"He talked of it more than ever, last night. He went over the word 'million' hundreds of times. Then he would call your name and say 'five-sixteen' as though he was trying to make you understand the meaning of the figures."
It was an incomprehensible mystery, and we had to leave it so.
"Do you know what you are going to do, then?" she asked.
"Sell all the unpledged stock in the house, see what Partridge and Coleman can do for us, and try to stand up the banks for the balance."
Laura Kendrick shook her head, with a business-like expression on her face:
"I wish I could think of something better than that," she said with an attempt at cheeriness. "We shall never get through the day at that rate. But I suppose it's the best that's left us."

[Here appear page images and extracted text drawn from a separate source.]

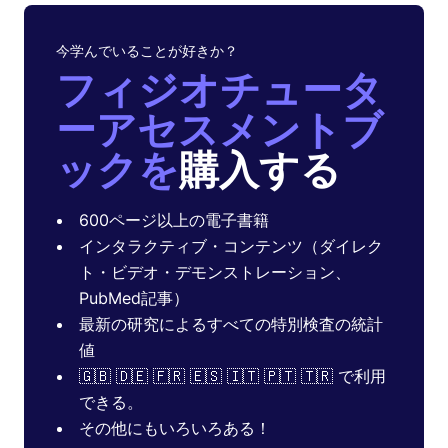
今学んでいることが好きか？
フィジオチュータ
ーアセスメントブ
ックを
購入する
600ページ以上の電子書籍
インタラクティブ・コンテンツ（ダイレク
ト・ビデオ・デモンストレーション、
PubMed記事）
最新の研究によるすべての特別検査の統計
値
🇬🇧 🇩🇪 🇫🇷 🇪🇸 🇮🇹 🇵🇹 🇹🇷 で利用
できる。
その他にもいろいろある！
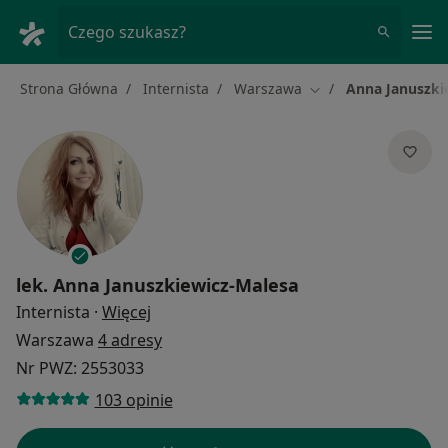
Me
Czego szukasz?
Strona Główna
Internista
Warszawa
Anna Januszki
Zmień miasto
lek.
Anna Januszkiewicz-Malesa
O specjalizacjach
Internista
·
Więcej
Warszawa
4 adresy
Nr PWZ: 2553033
103 opinie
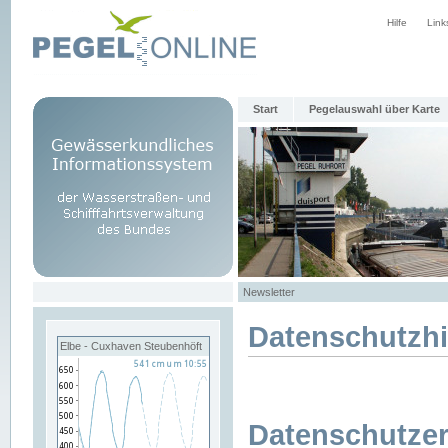
Hilfe
Link
Start
Pegelauswahl über Karte
Newsletter
Datenschutzh
Elbe - Cuxhaven Steubenhöft
Datenschutzer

The door opened, and Mercy Fillmore appeared. The sudden intrusion of a third person brought to my consciousness a realization of the fascinating breakfast I had been conceded. But if I was so ungallant as to feel disappointment at her interrupting presence, it melted away under the soothing influence that surrounded her.

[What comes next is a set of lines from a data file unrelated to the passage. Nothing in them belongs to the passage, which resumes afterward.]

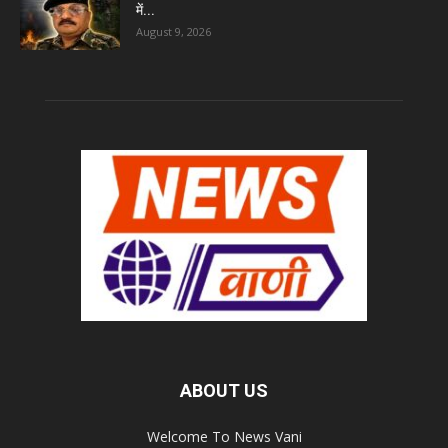
में...
August 9, 2026
ABOUT US
Welcome To News Vani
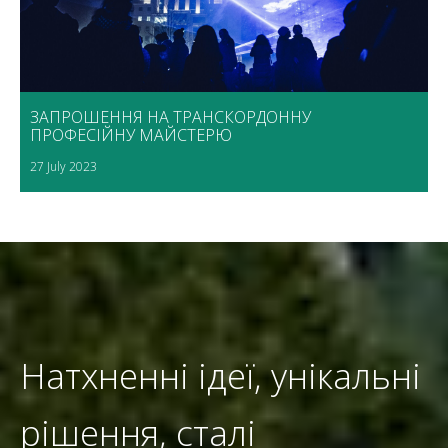
ЗАПРОШЕННЯ НА ТРАНСКОРДОННУ
ПРОФЕСІЙНУ МАЙСТЕРЮ
27 July 2023
Натхненні ідеї, унікальні
рішення, сталі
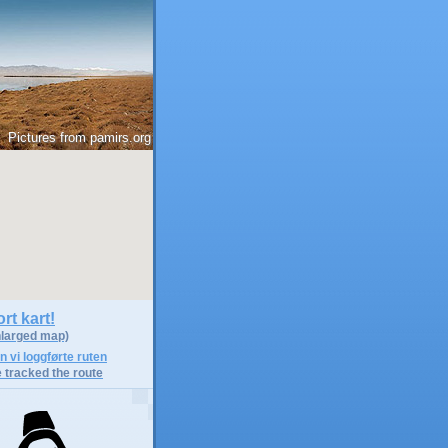
Pictures from
pamirs.org
rt kart!
nlarged map)
 vi loggførte ruten
 tracked the route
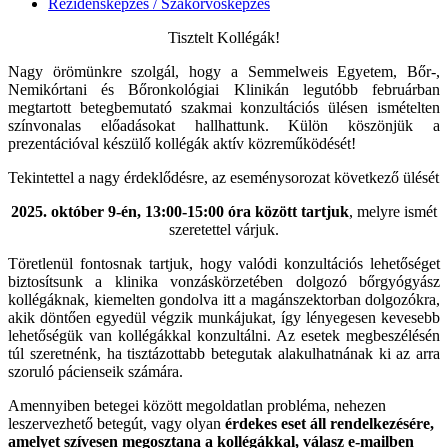
Rezidensképzés / Szakorvosképzés
Tisztelt Kollégák!
Nagy örömünkre szolgál, hogy a Semmelweis Egyetem, Bőr-,
Nemikórtani és Bőronkológiai Klinikán legutóbb februárban
megtartott betegbemutató szakmai konzultációs ülésen ismételten
színvonalas előadásokat hallhattunk. Külön köszönjük a
prezentációval készülő kollégák aktív közreműködését!
Tekintettel a nagy érdeklődésre, az eseménysorozat következő ülését
2025. október 9-én, 13:00-15:00 óra között tartjuk
, melyre ismét
szeretettel várjuk.
Töretlenül fontosnak tartjuk, hogy valódi konzultációs lehetőséget
biztosítsunk a klinika vonzáskörzetében dolgozó bőrgyógyász
kollégáknak, kiemelten gondolva itt a magánszektorban dolgozókra,
akik döntően egyedül végzik munkájukat, így lényegesen kevesebb
lehetőségük van kollégákkal konzultálni. Az esetek megbeszélésén
túl szeretnénk, ha tisztázottabb betegutak alakulhatnának ki az arra
szoruló pácienseik számára.
Amennyiben betegei között megoldatlan probléma, nehezen
leszervezhető betegút, vagy olyan
érdekes eset áll rendelkezésére,
amelyet szívesen megosztana a kollégákkal, válasz e-mailben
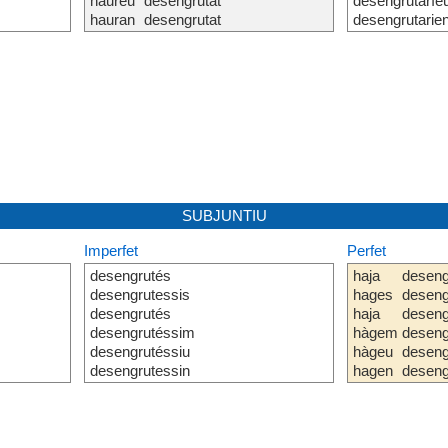
haureu
desengrutat
desengrutaríe
hauran
desengrutat
desengrutarie
SUBJUNTIU
Imperfet
Perfet
desengrutés
haja
deseng
desengrutessis
hages
deseng
desengrutés
haja
deseng
desengrutéssim
hàgem
deseng
desengrutéssiu
hàgeu
deseng
desengrutessin
hagen
deseng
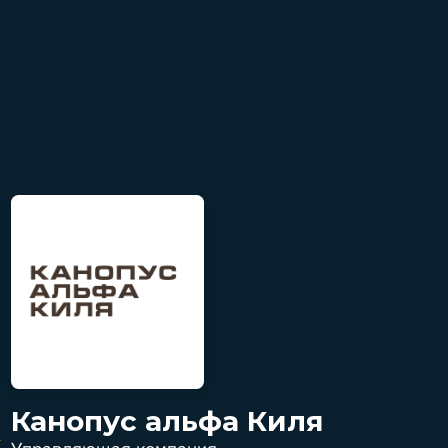
Канопус альфа Киля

"What a night we have had!" she said, with an anxious note in the gentle harmonies of her voice. "We were worse frightened at the fire-bells and the shouting of men in the distance than at the drunken hoodlums who passed by the house. Was there much fighting?"
"Enough--but nothing to be frightened about."
"If there was violence," said Mercy, with a trace of anxiety in her tone, "I am afraid that Mr. Parks was among the misguided men. Did you see anything of him?"